ARTICOLO:
==============================

Alla fine della fiera non è stato così deleterio, perché l'omino, dopo aver spalato robuste badilate di merda su Prodi, ha fatto lo stesso con Berlusconi.
A queste cose funziona così: io mi metto in fondo. Dietro, dove non ci sono neppure le sedie. Mi appoggio con la spalla da qualche parte e scrivo. Mi metto in fondo perché, mettendomi davanti, correrei il rischio di essere immortalato di sguincio da qualche collega o presunto tale, e vedermi poi pubblicato da qualche parte. Ed essere pubblicato in mezzo a quelli dell'uddiccì non è proprio il massimo della vita.
Quando l'incontro sta per finire, o sta per finire la capacità degli zebedei (modo elegante per dire che ne ho le balle piene), aggiro le file e vado davanti, di lato. E guardo i partecipanti. Nelle prime file ci sono sempre i notabili o aspiranti tali. In mezzo quelli che sì, sono cose cui biogna andare perché bisogna farsi vedere dai pezzi grossi che ti invitano. Dietro ancora ci sono quelli che ci vanno perché ci devono andare, ma si fanno valanghe di fattacci loro (qualche anno fa mi è successo questo. Avevo vinto un incontro con l'onorevole - o senatore, chi se lo ricorda - Itao Bocchino, di An. Vado in fondo. Mi appoggio. Scrivo. Mi rompo. Vado davanti. Faccio la foto. Torno indietro. E mentre sto tornando, quando mi mancano un paio di metri per riaquistare la libertà, mi ferma un tizio. Mai visto nè conosciuto. Uno che ha passato tutto il tempo a chiosare e ridacchiare con il suo vicino di sedia. Mi ferma e mi dice: «Ma potete pubblicarla quella foto?». Dove vorrà andare a parare questo, mi chiedo. E lui: «Eh, dovrebbe essere un giornale vietato ai minori. Mettere la foto di...bocchino..», e giù a ridere e a dar di gomito col vicino. Per un attimo ero stato tentato di fargli una foto e dirgli: «Se mettiamo il bocchino possiamo mettere anche la testa di cazzo», ma poi avevo lasciato perdere»).

==============================

DATI ESTRATTI:
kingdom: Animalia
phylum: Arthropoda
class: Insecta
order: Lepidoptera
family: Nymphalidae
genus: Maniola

==============================

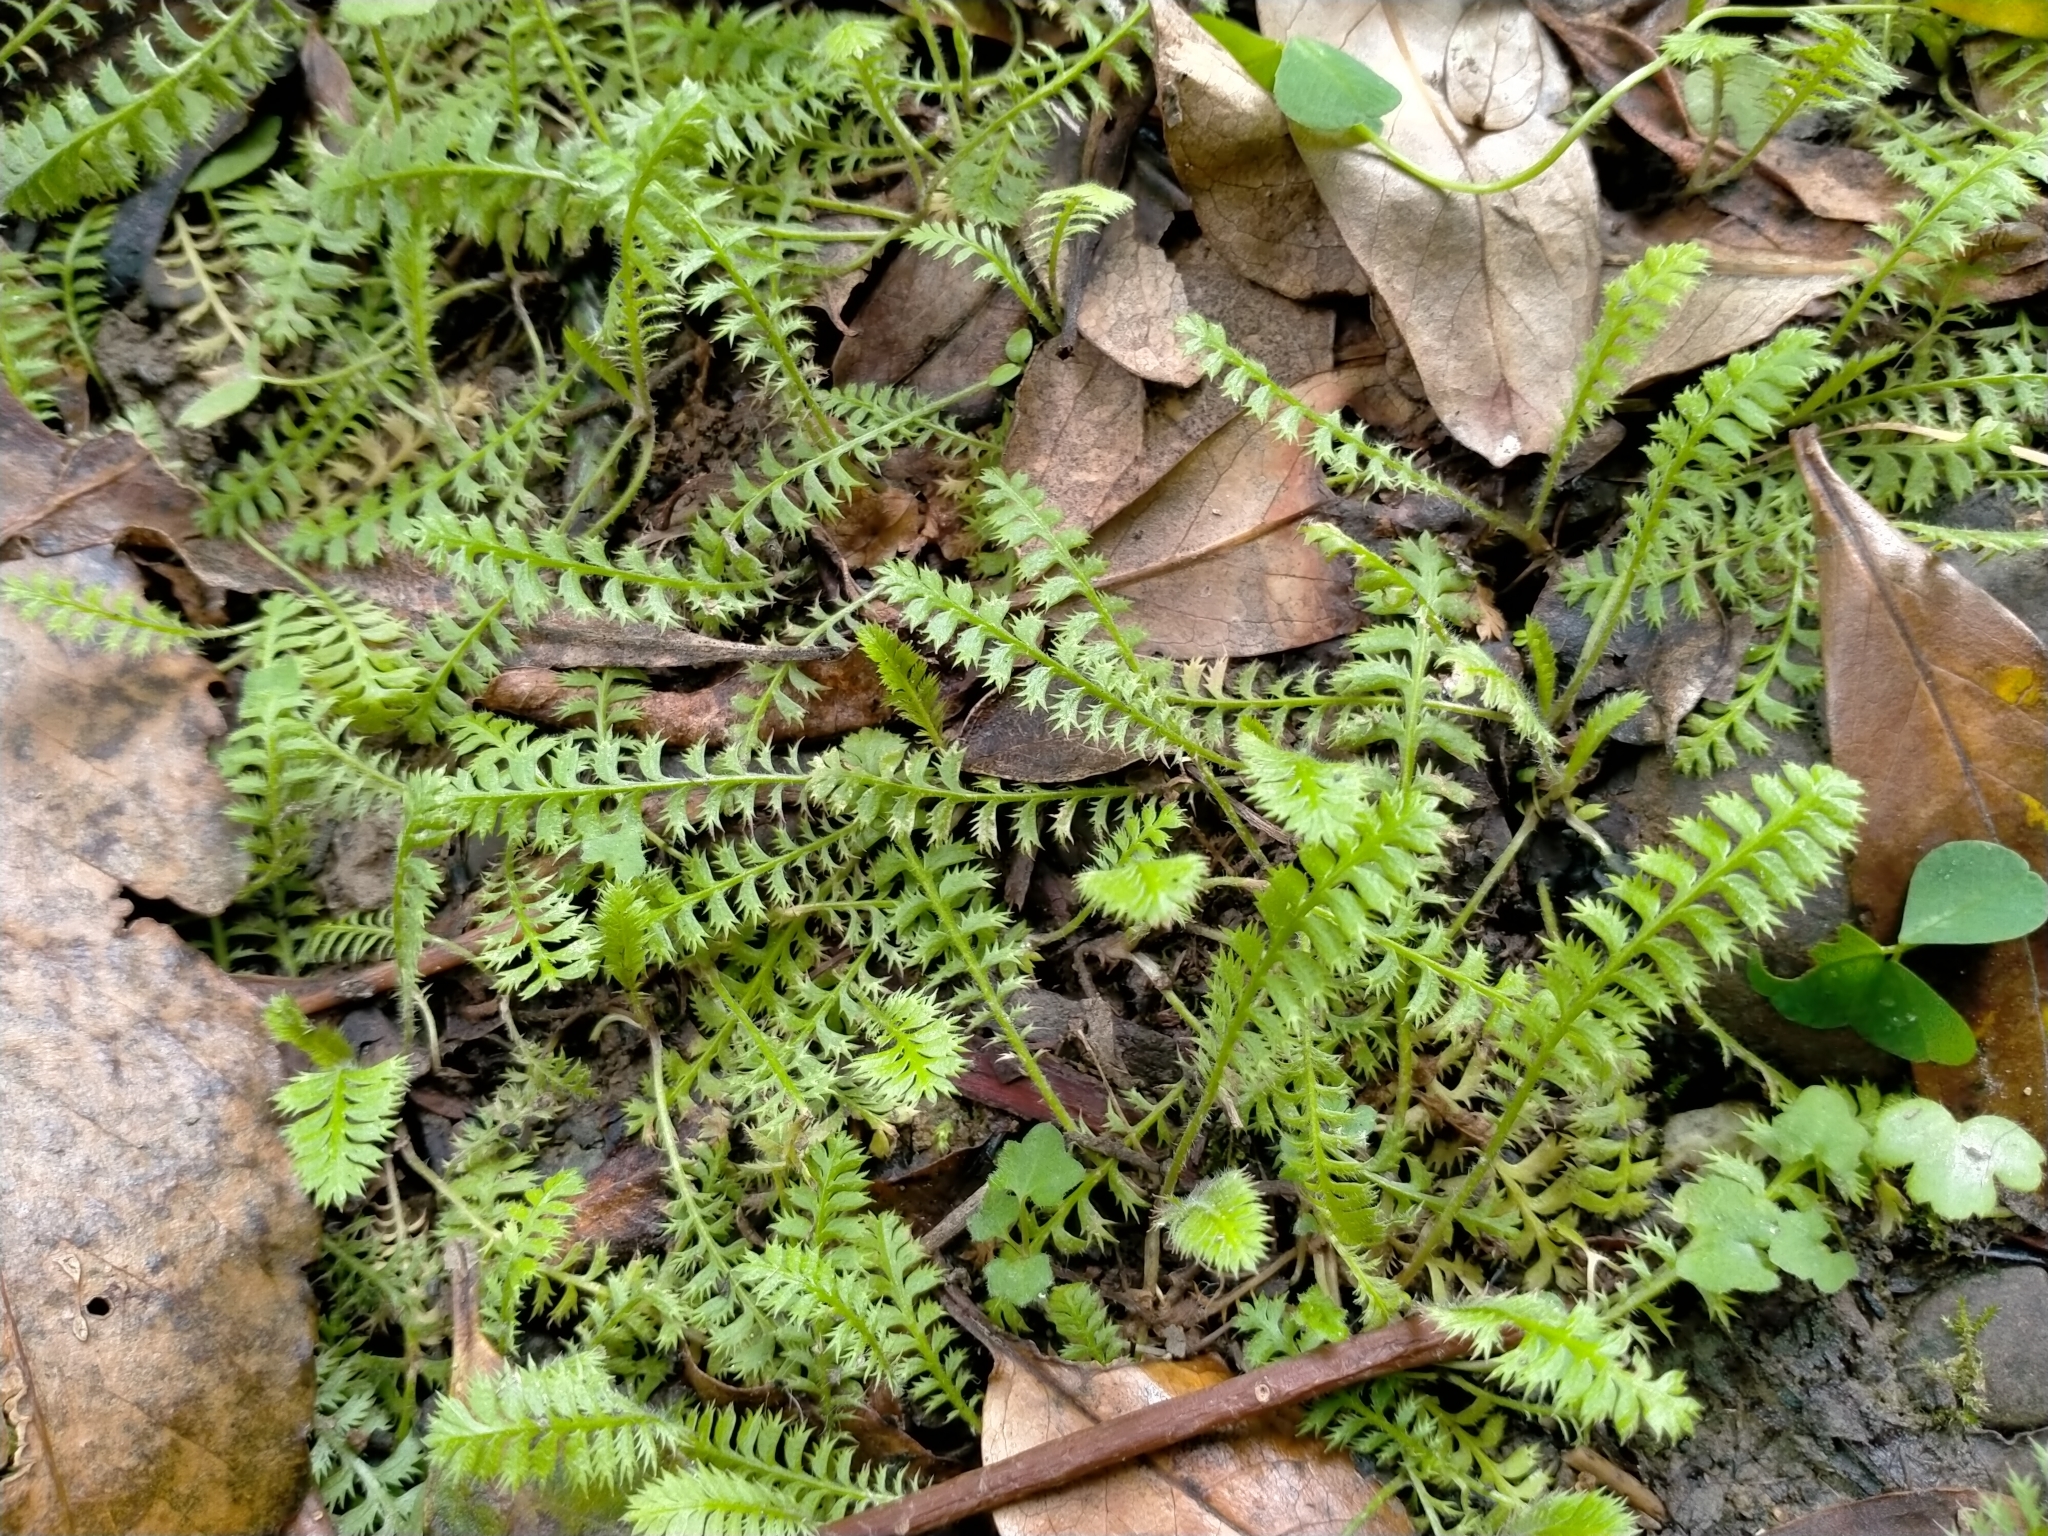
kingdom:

==============================

ISTRUZIONI DI LAVORO:
(a) Trascrivi fedelmente il passo dell'articolo che inizia con "Alla fine della" e termina con "stesso con Berlusconi.".
(b) Secondo l'articolo, chi siede sempre nelle prime file a questi incontri?
Questi dati provengono da un'altra fonte.

SOLUZIONI PUNTO PER PUNTO:
(a)
Alla fine della fiera non è stato così deleterio, perché l'omino, dopo aver spalato robuste badilate di merda su Prodi, ha fatto lo stesso con Berlusconi.

(b) I notabili o aspiranti tali.